(Page excerpt)
Tuesday, December 21, 2010

What the hell has he done to me??

Weakness overcomes me when I hear his voice. On a daily basis, flippies fill my tummy the second I begin to think about him and it take hours for them to go away. My entire body shakes when I know I’m about to see him. An uncontrollable smile overtakes my face the instant he walks through that door and only gets bigger as he makes his way over to me. Glasses off...on my tippie toes...biting my bottom lip...I throw my arms around his neck and he kisses me with so much passion as he lifts me off the ground a bit. Everyone else disappears when he’s near me and it becomes all about us alone. Not exactly sure how he does it, but the entire world becomes non-existent the second his skin touches mine. To feel like a kid again…EVERY time I’m in his presence. His jokes crack me up. His laughter fuels mine. His tenderness melts me into a pot of mush and I know it is impossible for me to recuperate. His roughness works me up inside and I just want to scream…but I never do because he is far too precious for any of that nonsense. He’s demanding and even more giving…never overpowering or demeaning. This is one grip that I don’t EVER want out of!!

One day…one day we will share in the gift of each other’s full grasp. One day I know I will find myself in awe of his complete love. For now I find myself in awe of that thought. My body goes weak and I become speechless when I think of making love to my best friend!! Having never been with each other completely has its ups and downs. Mostly I’m just ancy to know the feeling of our bodies becoming one with each other. I struggle to find the right words to express the feeling I have inside when thoughts of wrapping myself up in him run through my mind, but it goes something like this…my lower abdomen literally jumps up and down, spins around, and trembles to a point of being uncontrollable. My tummy tingles and won’t stop…no matter how hard I try. I can’t breathe and my heart races to a point that it almost scares me. Why…how??

I never knew this was possible for anyone…let alone for myself. This is an unspoken power that he never told me he had. It wouldn’t have kept me away from him even if he had told me. I just wish I would have had some sort of advance notice that I would lose myself completely in the love of such an incredible man. I have no control over what happens to me when I’m in his presence, or when I read a letter from him, or when I hear his voice, or even when I think about him. So…I have pretty much have no control over myself all day, every day.

Images run through my mind of our life together when he comes home. He holds my hand and kisses my forehead as I give birth to our babies. Seeing our tiny creations engulfed by his giant arms while he smiles from ear to ear, makes me cry tears of joy. He has a new weakness…our little runts. It’s so nice to see this side of him. His tenderness surrounds me every day, but now I get to see his softness with the beginning of the rest of our lives. He doesn’t realize the look that is on his face when children are around him…he smiles so big and has no clue he’s doing it. That is precious to me!!

I’m in love with my very best friend!! I’m the luckiest woman in the entire universe!!

Thursday, January 14, 2010

Overcome...

What makes people overcome things in life?? I keep listening to this song “Overcome” by Creed…over and over and over. It is so empowering to me right now in my life. I have SOOOO many emotions going through my head at this very moment and I’m doing my best to sort through them.
(End Page excerpt)
(Data shown)
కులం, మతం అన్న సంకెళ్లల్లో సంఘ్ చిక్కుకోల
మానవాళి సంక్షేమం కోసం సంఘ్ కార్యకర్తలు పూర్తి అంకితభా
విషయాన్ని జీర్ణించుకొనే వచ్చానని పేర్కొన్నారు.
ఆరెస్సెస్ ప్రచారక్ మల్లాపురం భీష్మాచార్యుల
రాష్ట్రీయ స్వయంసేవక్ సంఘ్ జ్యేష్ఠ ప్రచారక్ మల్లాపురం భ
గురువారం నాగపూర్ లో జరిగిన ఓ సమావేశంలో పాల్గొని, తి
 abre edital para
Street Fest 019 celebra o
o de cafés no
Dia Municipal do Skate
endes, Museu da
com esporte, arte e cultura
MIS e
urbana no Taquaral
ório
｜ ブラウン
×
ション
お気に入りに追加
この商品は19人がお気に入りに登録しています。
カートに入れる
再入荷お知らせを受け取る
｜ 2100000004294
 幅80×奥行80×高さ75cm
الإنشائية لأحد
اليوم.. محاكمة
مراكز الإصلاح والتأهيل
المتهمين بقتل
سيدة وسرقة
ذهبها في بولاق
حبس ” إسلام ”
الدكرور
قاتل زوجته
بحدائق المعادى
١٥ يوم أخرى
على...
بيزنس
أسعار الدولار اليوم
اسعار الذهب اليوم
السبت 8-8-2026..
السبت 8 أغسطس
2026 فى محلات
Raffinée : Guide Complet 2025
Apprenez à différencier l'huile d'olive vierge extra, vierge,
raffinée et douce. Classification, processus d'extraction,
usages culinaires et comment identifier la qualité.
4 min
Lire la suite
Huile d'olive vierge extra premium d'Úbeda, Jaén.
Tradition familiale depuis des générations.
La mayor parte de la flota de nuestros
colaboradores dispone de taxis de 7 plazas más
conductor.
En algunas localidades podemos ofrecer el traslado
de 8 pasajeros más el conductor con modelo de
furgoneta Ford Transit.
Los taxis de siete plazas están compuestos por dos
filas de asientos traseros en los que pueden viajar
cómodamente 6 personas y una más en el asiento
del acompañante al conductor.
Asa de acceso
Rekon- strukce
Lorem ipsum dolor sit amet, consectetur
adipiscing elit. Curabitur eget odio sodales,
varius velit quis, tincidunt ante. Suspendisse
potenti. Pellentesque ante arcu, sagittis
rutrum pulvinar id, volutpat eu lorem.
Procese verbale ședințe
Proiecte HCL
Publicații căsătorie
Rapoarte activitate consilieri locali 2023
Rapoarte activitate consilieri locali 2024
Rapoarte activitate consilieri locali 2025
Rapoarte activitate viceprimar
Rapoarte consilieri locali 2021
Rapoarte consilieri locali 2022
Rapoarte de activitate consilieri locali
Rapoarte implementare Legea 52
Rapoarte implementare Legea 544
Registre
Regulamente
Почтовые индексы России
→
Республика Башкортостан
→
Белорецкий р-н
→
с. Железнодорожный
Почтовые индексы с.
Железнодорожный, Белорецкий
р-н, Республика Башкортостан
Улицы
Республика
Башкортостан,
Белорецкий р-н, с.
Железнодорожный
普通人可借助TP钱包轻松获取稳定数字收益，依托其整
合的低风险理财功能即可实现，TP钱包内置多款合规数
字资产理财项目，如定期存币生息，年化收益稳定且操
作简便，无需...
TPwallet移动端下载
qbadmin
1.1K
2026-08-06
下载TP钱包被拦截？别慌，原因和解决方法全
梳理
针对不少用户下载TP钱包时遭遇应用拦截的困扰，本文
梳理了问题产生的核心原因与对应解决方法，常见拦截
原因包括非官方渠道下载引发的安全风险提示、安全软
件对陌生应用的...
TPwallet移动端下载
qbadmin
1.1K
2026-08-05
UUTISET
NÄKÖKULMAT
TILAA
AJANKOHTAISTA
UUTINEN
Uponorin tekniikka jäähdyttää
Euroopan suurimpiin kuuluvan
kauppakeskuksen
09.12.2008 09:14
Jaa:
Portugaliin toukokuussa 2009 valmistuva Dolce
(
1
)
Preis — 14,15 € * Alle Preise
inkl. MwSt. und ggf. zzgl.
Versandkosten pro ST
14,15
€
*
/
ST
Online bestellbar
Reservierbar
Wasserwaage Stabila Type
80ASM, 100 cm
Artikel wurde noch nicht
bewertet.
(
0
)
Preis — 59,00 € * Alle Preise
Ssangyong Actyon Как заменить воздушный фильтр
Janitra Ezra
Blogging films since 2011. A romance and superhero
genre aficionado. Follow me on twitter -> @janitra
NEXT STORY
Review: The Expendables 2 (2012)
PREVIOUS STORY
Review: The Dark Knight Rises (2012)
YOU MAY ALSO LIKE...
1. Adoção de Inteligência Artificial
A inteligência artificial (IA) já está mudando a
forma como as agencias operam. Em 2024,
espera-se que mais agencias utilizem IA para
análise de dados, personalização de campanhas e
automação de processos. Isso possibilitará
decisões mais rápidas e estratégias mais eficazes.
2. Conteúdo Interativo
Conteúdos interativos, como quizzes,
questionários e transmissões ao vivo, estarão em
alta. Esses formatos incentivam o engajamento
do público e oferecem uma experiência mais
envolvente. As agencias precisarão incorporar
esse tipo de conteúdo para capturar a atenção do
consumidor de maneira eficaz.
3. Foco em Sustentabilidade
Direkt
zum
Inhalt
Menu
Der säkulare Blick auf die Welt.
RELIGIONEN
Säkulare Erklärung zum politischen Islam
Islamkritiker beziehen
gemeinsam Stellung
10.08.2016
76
(End Data shown)
Check your understanding
A – In the blog page, which song does the writer keep listening to over and over?
B – Say whether each statement agrees with the blog page. Answer yes or no for each, and quote the words that decide it.
(i) The writer's whole body shakes when she knows she is about to see him.
(ii) He told the writer about the power he has over her.
(iii) The writer has very few emotions going through her head right now.
C – Continue the blog page from the point where it stops.

Answers to the tasks
A – "Overcome" by Creed.

B –
(i) Yes: "My entire body shakes when I know I’m about to see him."
(ii) No: "This is an unspoken power that he never told me he had."
(iii) No: "I have SOOOO many emotions going through my head at this very moment"

C –
I just left the love of my life 1,000 miles away from me…again. It hurts like hell more and more each time!! I need to find a job, but don’t really want to, but I do want to…hell, it’s too confusing in my head. I’m working toward my degree. I have lost 110 pounds in the past 6 months. I feel pulled in so many ways by so many people.

Why am I doing this to myself?? What IS important to ME??

As the song says, “You’ll never know what I was thinkin before you came around. Take a step, take a breath, put your guard down. I cannot worry anymore of what you think of me. I may be crazy, but I’m buried in your memory!! I’m entitled to overcome.”

My God, my husband, myself, my family, my church, my career, my friends…and in that order. That’s what is important to me. So many things are happening in my life, yet nothing is happening at all, and all of this is going on at the same time. Maybe it’s time to get to the simpler things in life.

Listening to it again…my favorite part of this song has to be the beginning. “Don’t cry victim to me. Everything we are and used to be is buried and gone!!!!!”

So what is it then that people do to overcome?? Not sure about anyone else, but I know mine begins with praying to the one that created me and all that I have been blessed with in this life and all that I will be blessed with in the life to come. For me to overcome anything that may hit me in the face, I have to know that I have the love and support from the love of my life. Regardless of my own feelings, if he doesn’t support me and my efforts, those efforts become non-existent. I thank God that he does support everything I do in my life, and that he tells me what his thoughts are as I go on in my journey so that I’m able to intertwine him in to my dreams and goals. I wouldn’t have it any other way!!

Well that’s how it begins for me. I’m still working on the rest to this point. I do know that I have a great foundation to work with. My family loves me through everything I do in life, whether they agree or disagree is another story, but they always love and support ME. That’s all I need to know.

For me to overcome…Jamie Lynn has to pull out of this funk that she calls “life”. Really?? What the hell is it that keeps me here?? Not sure, but I really don’t care anymore. All I know is that I’m a survivor and will make it through anything the Lord puts in my path to challenge me. Just watch!!!!